De nombreux postulants au prêt sur gage se résignent à la vente de leurs bijoux en or, après l’échec de leur demande de prêt sur gage.
La décision prise par la Banque du développement local (BDL), exigeant le poinçon sur tout bijou pouvant servir dans l’opération de prêt sur gage constitue le motif principal du rejet d’une grande partie des demandes. Ce constat, nous l’avons fait non pas à travers les chiffres, puisque ladite agence refuse toute communication avec la presse sans autorisation de la direction, qui, elle, reste muette à notre demande d’entretien, mais par les réponses recueillies auprès des postulants au prêt sur gage disponible auprès de cette agence bancaire située à Alger-Centre. Une grande partie des postulants pour ce genre de prestations est constituée de femmes. Ces dernières ont recours à cette pratique pour le règlement d’une facture d’électricité ou affronter des dépenses imprévues.

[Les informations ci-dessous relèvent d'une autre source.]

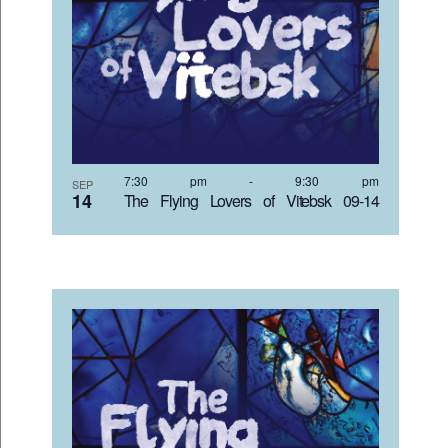
7:30 pm
-
9:30 pm
SEP
14
The Flying Lovers of Vitebsk 09-14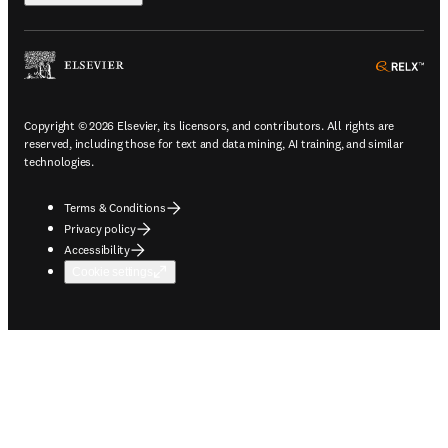
ope
Copyright © 2026 Elsevier, its licensors, and contributors. All rights are
reserved, including those for text and data mining, AI training, and similar
technologies.
Terms & Conditions
Privacy policy
Accessibility
Cookie settings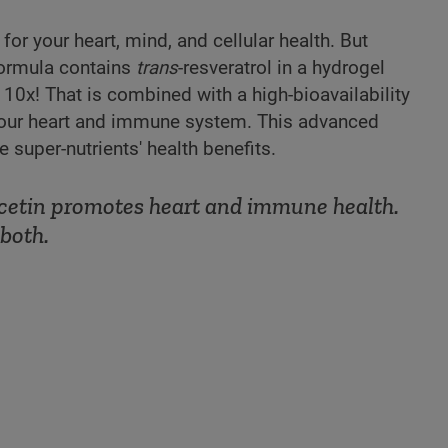
for your heart, mind, and cellular health. But
 formula contains
trans
-resveratrol in a hydrogel
 10x! That is combined with a high-bioavailability
 your heart and immune system. This advanced
super-nutrients' health benefits.
ercetin promotes heart and immune health.
both.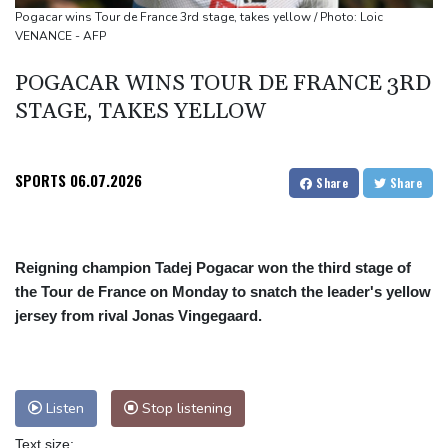
podium
Pogacar wins Tour de France 3rd stage, takes yellow / Photo: Loic
VENANCE - AFP
How online disinformation fuelled Ceuta migrant surge
Stocks tread water with earnings, tech in focus
POGACAR WINS TOUR DE FRANCE 3RD
STAGE, TAKES YELLOW
SPORTS
06.07.2026
Share
Share
Reigning champion Tadej Pogacar won the third stage of
the Tour de France on Monday to snatch the leader's yellow
jersey from rival Jonas Vingegaard.
Listen
Stop listening
Text size: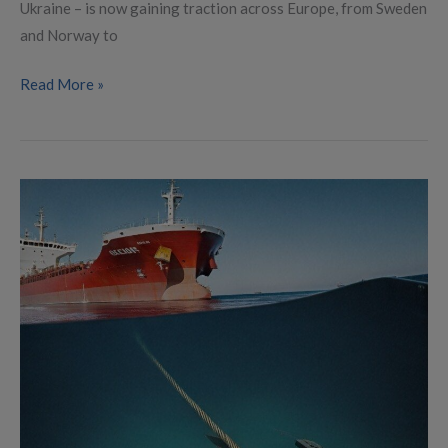
Ukraine – is now gaining traction across Europe, from Sweden
and Norway to
Read More »
Sabotage
on
Estlink
2:
Swift
Response
to
a
Strategic
Threat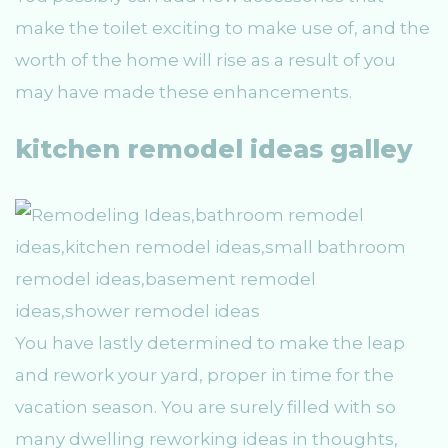
make the toilet exciting to make use of, and the
worth of the home will rise as a result of you
may have made these enhancements.
kitchen remodel ideas galley
You have lastly determined to make the leap
and rework your yard, proper in time for the
vacation season. You are surely filled with so
many dwelling reworking ideas in thoughts,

« C’est une bouffée d’oxygène pour moi, puisque j’ai le temps nécessaire pour rembourser mon dû et récupérer ma parure », nous dira une dame ayant réussi à décrocher le prêt. Mais, depuis que le poinçon est exigé comme paramètre principal dans la sélection du dossier de demande de prêt, les vendeurs illégaux s’ingénient à exploiter cette déception qui s’affiche sur le visage des postulants dont la demande a été rejetée. « Quoi, madame, on vous a refusé votre bijou, moi je le prends, je vous offre entre 1100 et 2700 DA, selon la qualité de la pièce », propose un jeune vendeur à une femme visiblement désappointée par la réponse de la BDL, expliquant que son bijou n’est pas poinçonné, mais elle sera vite rassurée.
« On va tout de suite le peser et vous donner un bon prix », explique également le vendeur, qui, en une fraction de seconde, sort une balance minuscule de sa poche. Il propose à sa cliente de choisir n’importe quel autre bijoutier pour faire expertiser son bijou et qui lui en donnera le même prix, au cas où elle ne fera pas confiance à l’évaluation faite par ses soins. C’est avec ce procédé que de nombreux postulants au prêt sur gage se résignent à la vente de leurs bijoux en or, après l’échec de leur demande de prêt sur gage auprès de la BDL. « Si les gens ont recours au prêt sur gage, c’est qu’ils n’ont aucune autre ressource financière pour régler un problème pressant. Emprunter de l’argent est certes beaucoup mieux à leurs yeux, mais vendre, reste la seule solution après le refus de leur demande », explique un vendeur interrogé devant l’agence de la rue Harriched.
En effet, Avec la dégradation du pouvoir d’achat et les répercussions de l’inflation sur les prix des produits de première nécessité, tous les moyens sont bons pour se soulager d’une facture ou rembourser des dettes. « Et je ne vois pas d’autre solution que de vendre mon bijou dont le gage a été refusé par la BDL », nous explique une femme rencontrée à la sortie de l’agence Harriched. « Tant pis, j’en achèterai un autre quand j’ aurai les moyens », se console-t-elle. Les « dellalines » que nous avons approchés expliquent que « la déception du client est à exploiter et à ne pas rater. Quelqu’un qui a besoin d’un prêt en urgence n’a pas trop le choix.
Au bout de quelques minutes, il décide de vendre ». Pourquoi ces vendeurs prennent-ils le risque d’acheter des bijoux pouvant être de qualité douteuse en l’absence de poinçon certifiant officiellement la bonne qualité de l’or ? Un vendeur nous a répondu : « Nous sommes pour la plupart d’entre-nous des bijoutiers dotés d‘une expérience nous permettant de déceler les bijoux confectionnés avec de l’or de bonne qualité ou du faux. En un clin d’œil, le bijou est expertisé et son prix est fixé », assure ce bijoutier illicite. Plusieurs « affaires » se concluent ainsi juste en face de l’entrée de l’agence BDL. Des quantités de bijoux circulent dans le marché informel. Imposer un poinçon est-il le seul moyen de reconnaître la bonne qualité de l’or ? Les pouvoirs publics sont-ils conscients de cette brèche ouverte aux vendeurs illégaux ? La BDL reste avare en communication concernant ce point précis.
Sollicitée pour un entretien sur ce sujet, aucune suite n’a été donnée à notre demande.